* **Assignment**
Say how many lines in the following entries include "region", and add nothing else.
--------
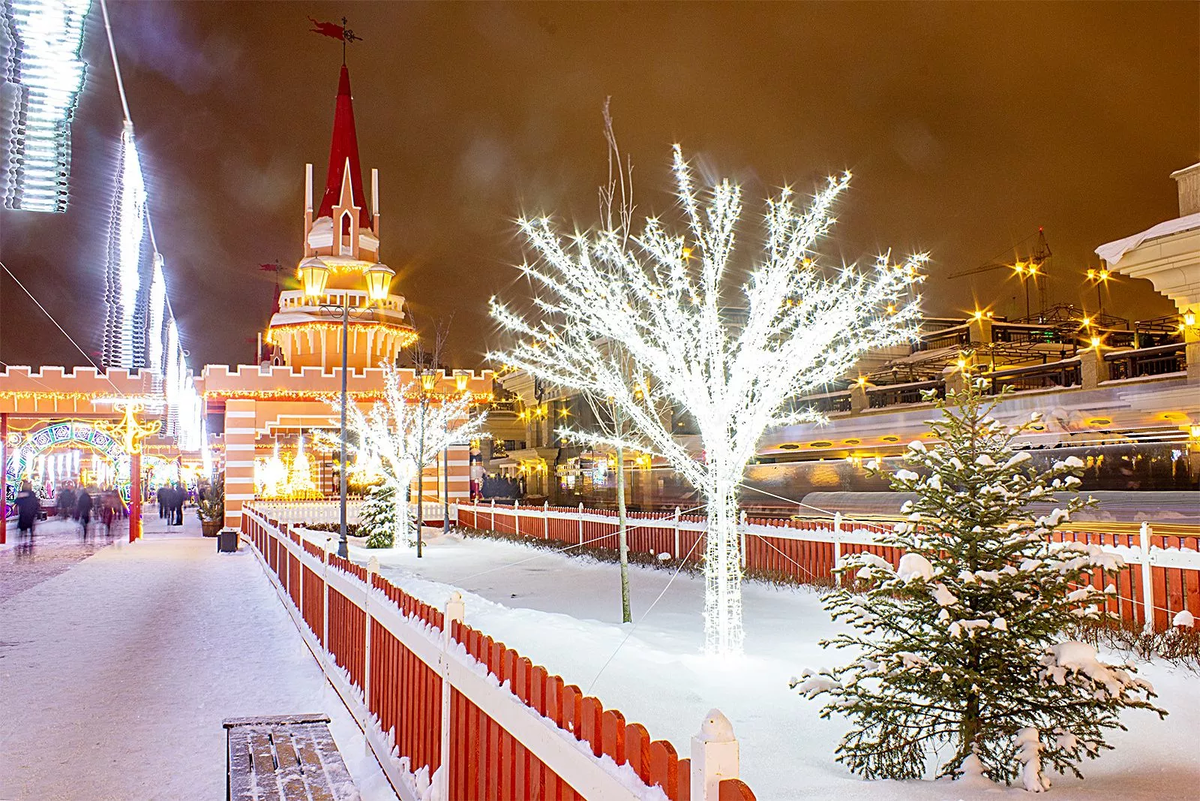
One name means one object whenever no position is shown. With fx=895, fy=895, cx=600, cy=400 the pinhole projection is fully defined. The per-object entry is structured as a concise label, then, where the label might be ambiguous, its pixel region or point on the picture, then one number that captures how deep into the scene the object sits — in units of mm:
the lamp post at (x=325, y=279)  40219
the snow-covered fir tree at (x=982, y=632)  4973
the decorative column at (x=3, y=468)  28083
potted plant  34219
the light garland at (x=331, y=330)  39500
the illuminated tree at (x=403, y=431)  25031
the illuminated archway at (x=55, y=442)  31656
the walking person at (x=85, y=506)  37062
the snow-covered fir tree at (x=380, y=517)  25875
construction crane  42881
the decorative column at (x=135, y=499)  30925
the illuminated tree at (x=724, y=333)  9094
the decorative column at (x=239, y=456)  31750
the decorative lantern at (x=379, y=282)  41094
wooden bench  5273
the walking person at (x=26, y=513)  33562
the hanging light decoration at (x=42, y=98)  6285
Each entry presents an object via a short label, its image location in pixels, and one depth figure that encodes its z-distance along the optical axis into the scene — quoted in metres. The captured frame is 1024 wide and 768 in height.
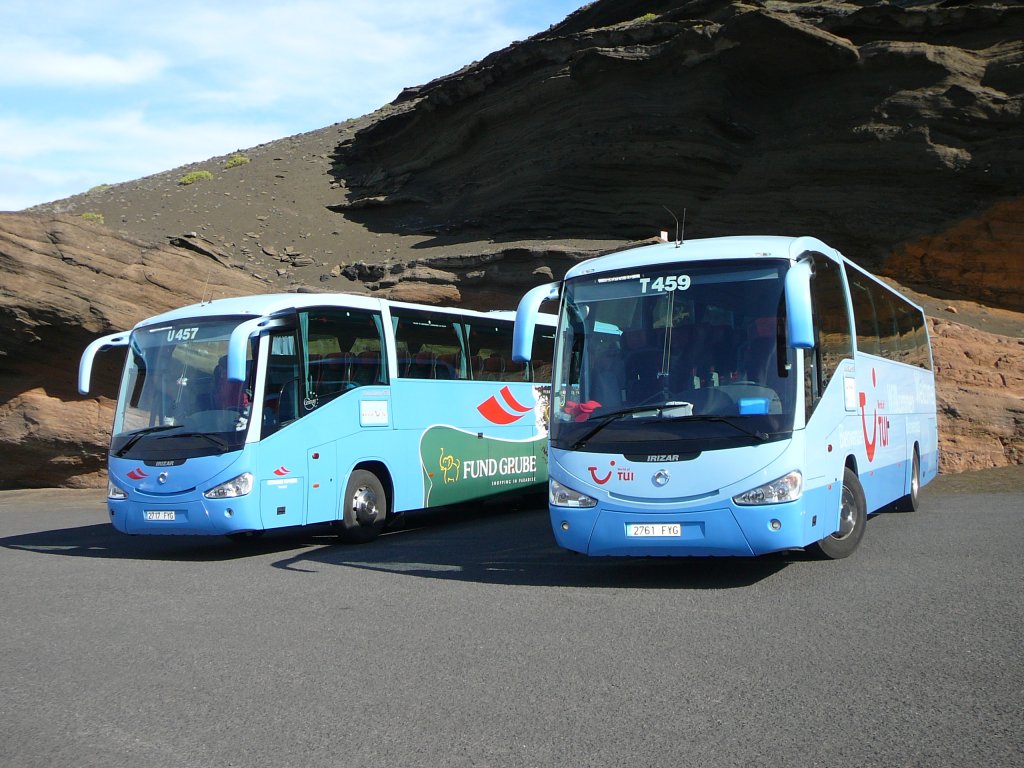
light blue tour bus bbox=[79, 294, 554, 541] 11.89
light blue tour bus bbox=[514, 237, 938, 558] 8.60
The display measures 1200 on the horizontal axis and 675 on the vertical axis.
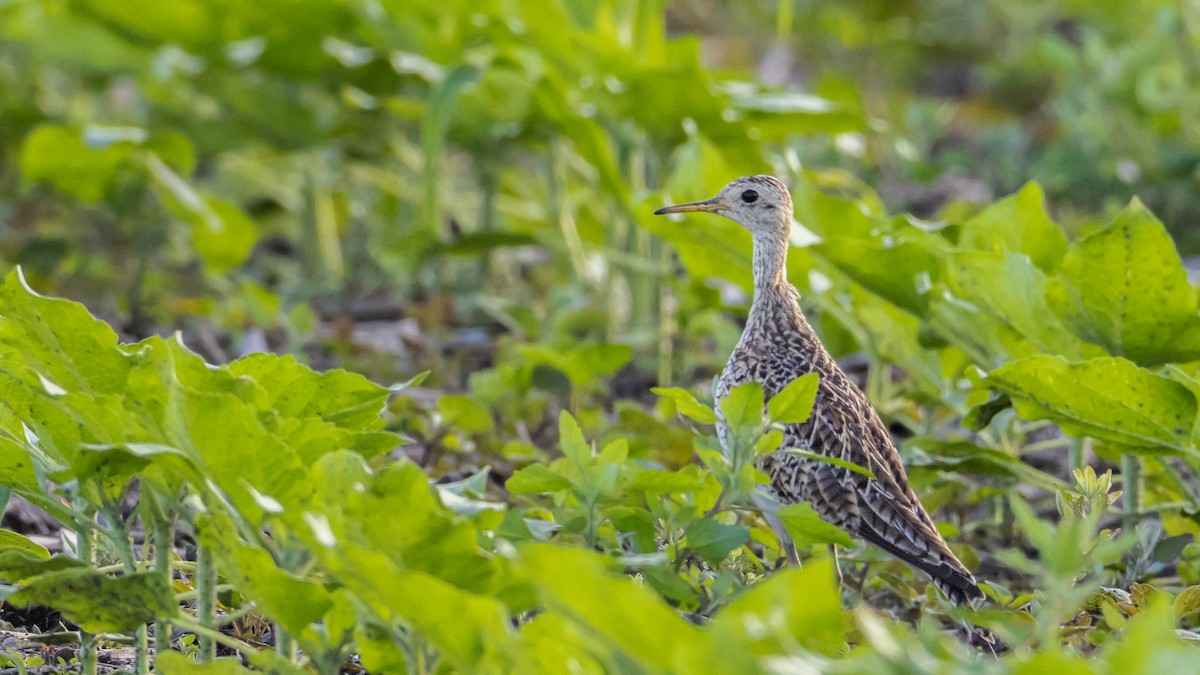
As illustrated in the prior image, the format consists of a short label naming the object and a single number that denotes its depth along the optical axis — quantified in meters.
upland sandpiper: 6.54
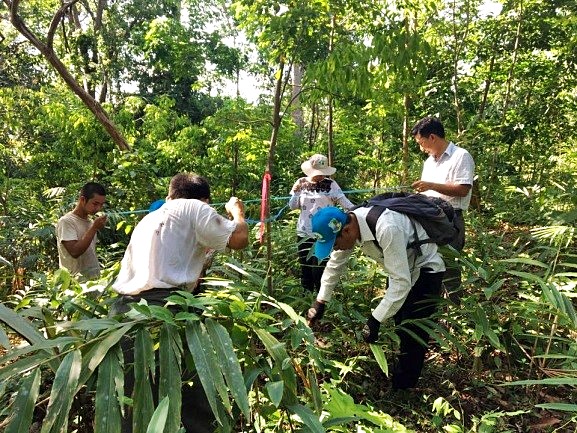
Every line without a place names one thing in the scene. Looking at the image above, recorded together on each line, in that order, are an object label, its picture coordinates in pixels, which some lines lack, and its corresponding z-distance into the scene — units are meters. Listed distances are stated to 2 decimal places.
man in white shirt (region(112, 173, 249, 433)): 2.11
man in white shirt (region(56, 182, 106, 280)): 3.21
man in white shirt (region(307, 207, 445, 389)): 2.29
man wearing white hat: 3.96
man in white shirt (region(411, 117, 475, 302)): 3.02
--------
* **Answer to this problem**
5